START TEXT PROVIDED

What education destroys
Many people who identify themselves as working-class cite a family history of jobs involving manual labor, service work, and rock-bottom pay. Some, like Mulder, have earned a good living working with their hands.
However, the social status of a well-paid manual laborer can be quite different from that of a well-paid white-collar worker.
Growing up, Mulder used to accompany her father, a plumber, to his weekend jobs. She says that although he earned as much or more than many of the people in the suburb where she grew up, she was “treated differently” because she was a plumber’s daughter.
For Mulder, being working class is about more than money. It is about knowing how to “get your hands dirty,” something she thinks many Ph.D.’s have little experience doing.
Carolyn Law is an editor with fellow working-class academic, C. L. Barney Dews, of This Fine Place So Far From Home: Voices of Academics from the Working Class, a book that features narratives of scholars from working-class and poor backgrounds. She observes, “For poor and working-class people, access to higher education is all about class.”
In This Fine Place, Law and Dews examine the “oxymoron”
of the working-class academic label. In theory, earning a Ph.D. should propel a person into the middle class. It is not that simple, however. A college degree does not change a person’s past, and many working-class intellectuals feel deeply connected to their blue- collar roots.
Law still remembers the conversation she had years ago with her mother, a widow who worked a number of low- paying jobs to keep the family going after her husband died. “Education destroys something,” she told her daughter. Law agrees. “It was a break, and it did break something,” she says.
“It comes out in the way I talk. I can hear myself as different from my family now.” To illustrate her point, she contrasts what she calls her “higher education- educated accent” with the Ozark hillbilly twang of her relatives.

END TEXT PROVIDED
START DATA

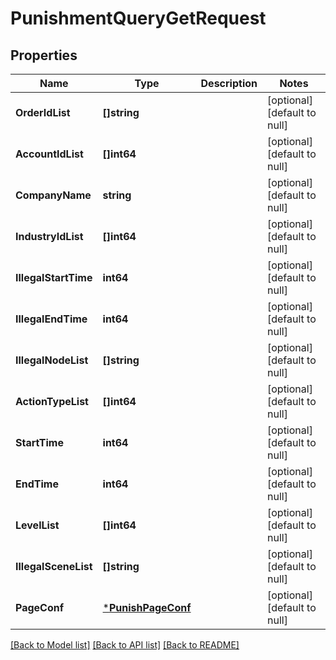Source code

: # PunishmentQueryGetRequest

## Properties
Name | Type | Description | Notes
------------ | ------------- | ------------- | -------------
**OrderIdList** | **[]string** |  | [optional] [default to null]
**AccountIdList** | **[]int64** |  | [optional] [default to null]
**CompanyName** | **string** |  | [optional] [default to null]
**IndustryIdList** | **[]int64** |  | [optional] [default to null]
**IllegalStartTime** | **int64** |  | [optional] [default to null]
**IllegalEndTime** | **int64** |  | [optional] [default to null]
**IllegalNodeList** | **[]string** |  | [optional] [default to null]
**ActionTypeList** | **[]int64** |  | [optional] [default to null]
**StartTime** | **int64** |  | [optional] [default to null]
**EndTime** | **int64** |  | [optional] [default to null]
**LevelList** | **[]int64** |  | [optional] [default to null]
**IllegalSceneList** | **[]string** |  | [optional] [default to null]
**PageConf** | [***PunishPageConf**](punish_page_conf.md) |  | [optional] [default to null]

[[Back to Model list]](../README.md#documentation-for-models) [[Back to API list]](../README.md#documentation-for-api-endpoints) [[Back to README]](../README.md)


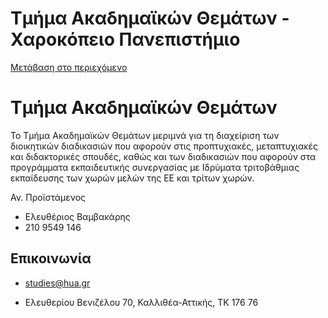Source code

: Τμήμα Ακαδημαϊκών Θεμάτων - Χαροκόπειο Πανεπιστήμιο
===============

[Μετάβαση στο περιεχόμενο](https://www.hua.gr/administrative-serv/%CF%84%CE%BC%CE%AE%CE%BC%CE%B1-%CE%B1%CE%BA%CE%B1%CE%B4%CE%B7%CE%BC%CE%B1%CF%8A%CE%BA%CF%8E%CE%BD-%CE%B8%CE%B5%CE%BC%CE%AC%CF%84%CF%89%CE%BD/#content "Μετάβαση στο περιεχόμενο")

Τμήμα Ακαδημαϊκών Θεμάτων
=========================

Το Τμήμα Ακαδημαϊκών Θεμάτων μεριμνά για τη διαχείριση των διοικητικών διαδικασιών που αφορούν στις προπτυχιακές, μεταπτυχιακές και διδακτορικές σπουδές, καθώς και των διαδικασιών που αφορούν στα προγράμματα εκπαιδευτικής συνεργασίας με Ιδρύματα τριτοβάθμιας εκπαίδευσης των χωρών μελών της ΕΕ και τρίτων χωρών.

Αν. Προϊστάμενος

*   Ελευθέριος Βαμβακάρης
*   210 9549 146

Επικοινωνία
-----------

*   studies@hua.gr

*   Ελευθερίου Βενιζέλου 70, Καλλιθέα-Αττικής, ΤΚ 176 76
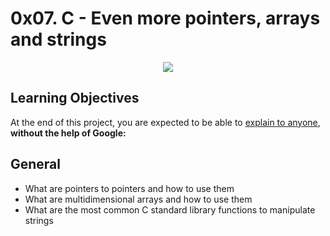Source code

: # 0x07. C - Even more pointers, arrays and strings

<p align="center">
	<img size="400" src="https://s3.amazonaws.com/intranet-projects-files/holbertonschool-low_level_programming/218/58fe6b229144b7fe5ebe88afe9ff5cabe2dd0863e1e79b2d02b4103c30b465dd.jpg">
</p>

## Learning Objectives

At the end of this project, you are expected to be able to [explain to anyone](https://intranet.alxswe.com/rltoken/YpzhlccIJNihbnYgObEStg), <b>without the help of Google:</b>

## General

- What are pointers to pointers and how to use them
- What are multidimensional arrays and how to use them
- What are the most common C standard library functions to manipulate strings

END DATA
START DATA

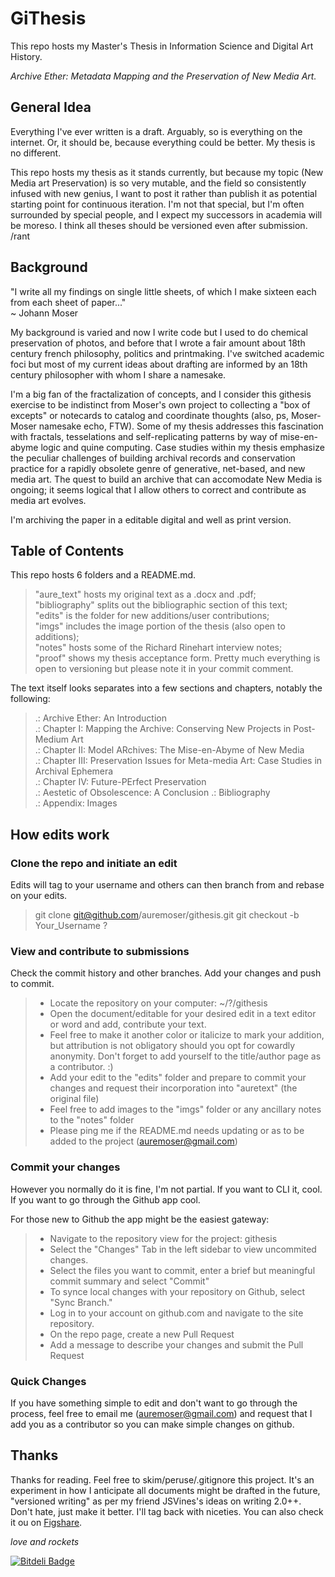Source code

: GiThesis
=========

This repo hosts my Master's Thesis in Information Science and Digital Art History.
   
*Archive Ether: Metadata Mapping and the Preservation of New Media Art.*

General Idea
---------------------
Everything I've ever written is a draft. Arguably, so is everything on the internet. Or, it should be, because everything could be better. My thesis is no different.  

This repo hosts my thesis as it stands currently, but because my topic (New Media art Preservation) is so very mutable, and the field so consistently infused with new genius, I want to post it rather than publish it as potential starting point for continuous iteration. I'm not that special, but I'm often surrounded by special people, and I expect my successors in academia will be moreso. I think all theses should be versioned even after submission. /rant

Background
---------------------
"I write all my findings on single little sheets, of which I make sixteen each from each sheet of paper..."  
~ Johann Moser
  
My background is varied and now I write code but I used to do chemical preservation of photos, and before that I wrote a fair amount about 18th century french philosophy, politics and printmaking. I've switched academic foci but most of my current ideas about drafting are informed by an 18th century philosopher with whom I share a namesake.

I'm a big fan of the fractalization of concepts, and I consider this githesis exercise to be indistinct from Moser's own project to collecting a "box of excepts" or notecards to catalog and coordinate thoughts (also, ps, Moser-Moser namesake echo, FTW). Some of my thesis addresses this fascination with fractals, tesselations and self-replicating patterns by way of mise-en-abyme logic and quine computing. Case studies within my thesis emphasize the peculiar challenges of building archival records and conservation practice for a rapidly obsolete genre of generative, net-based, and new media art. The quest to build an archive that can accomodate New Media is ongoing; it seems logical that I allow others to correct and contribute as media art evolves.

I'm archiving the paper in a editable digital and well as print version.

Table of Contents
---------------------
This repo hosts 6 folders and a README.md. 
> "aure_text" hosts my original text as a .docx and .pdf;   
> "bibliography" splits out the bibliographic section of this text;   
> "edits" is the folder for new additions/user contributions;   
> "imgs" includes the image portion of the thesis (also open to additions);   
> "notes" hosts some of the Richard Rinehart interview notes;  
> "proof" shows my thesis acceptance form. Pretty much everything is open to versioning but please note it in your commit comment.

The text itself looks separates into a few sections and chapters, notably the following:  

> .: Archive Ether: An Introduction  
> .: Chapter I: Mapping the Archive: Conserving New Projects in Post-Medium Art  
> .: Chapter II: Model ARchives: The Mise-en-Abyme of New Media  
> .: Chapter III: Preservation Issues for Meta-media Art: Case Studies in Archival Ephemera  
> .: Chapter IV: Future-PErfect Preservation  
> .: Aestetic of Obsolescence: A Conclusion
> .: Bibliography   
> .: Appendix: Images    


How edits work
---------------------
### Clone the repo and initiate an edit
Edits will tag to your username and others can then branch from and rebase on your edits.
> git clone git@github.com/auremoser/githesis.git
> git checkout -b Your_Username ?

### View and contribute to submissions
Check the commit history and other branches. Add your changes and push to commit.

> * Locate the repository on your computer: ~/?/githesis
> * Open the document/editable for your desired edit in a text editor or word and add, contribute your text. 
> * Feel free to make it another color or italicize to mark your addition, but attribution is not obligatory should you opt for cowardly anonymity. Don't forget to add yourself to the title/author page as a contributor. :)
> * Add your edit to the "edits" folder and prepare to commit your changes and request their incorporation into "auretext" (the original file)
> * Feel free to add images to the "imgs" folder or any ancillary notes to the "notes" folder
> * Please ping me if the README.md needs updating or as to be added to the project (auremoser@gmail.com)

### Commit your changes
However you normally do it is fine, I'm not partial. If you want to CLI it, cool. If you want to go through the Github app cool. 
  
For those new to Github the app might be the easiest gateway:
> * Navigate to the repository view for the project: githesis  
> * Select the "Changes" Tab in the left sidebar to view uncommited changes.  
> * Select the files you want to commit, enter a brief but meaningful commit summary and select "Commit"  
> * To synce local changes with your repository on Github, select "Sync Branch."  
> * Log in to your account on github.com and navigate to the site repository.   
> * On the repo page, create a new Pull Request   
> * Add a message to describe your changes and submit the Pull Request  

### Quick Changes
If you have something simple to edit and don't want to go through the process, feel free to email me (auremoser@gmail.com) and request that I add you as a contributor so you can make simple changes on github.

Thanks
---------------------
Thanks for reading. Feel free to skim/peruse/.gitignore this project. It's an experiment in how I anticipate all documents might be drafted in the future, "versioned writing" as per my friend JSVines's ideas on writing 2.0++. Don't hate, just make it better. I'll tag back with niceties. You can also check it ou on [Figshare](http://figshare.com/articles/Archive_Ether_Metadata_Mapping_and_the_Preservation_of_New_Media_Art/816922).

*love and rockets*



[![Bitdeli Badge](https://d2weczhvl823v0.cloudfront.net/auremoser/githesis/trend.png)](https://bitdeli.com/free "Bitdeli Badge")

END DATA

* EXERCISE A
From the records, repeat word for word the stretch from the line containing "### View and contribute to submissions" through the line containing "Check the commit".
* EXERCISE B
Pick up the text about working-class academics where it stops and continue it.
The text and the records come from separate sources.

* TASK RESPONSE A
### View and contribute to submissions
Check the commit history and other branches. Add your changes and push to commit.

* TASK RESPONSE B
Law did graduate work in modern literature at the University of Minnesota, but left the school to pursue a full-time editing career. Her most shocking encounter with class in the classroom occurred while she was an undergraduate in Missouri. The professors in her education courses often talked about “at-risk” children — kids who have no books at home and whose parents do not read to them. Such kids, they warned, would always be a “problem” in the classroom.
“They kept painting this picture of a culturally deprived and deficient home that created this culture of at-risk children,” Law remembers. “And I was one of them.” That was the moment when she concluded that “to be valued in society, I’d have to shift my allegiance. I’d have to buy into the professors’ message, and turn a very critical eye on my home life.”
Law, who was raised in a home with no books, said the professors’ words made her ashamed and ambivalent. “You, on the one hand, hate your past, but want to defend it,” she explains. Her experience might explain why it is so difficult to pin down numbers of working- class Ph.D.’s. Scholars who study the class dynamics of academia use the phrase “class closet” to describe the mentality of Ph.D.’s from working-class and poor families who refuse to talk about their class origins out of fear that their middle-class colleagues will look down on them.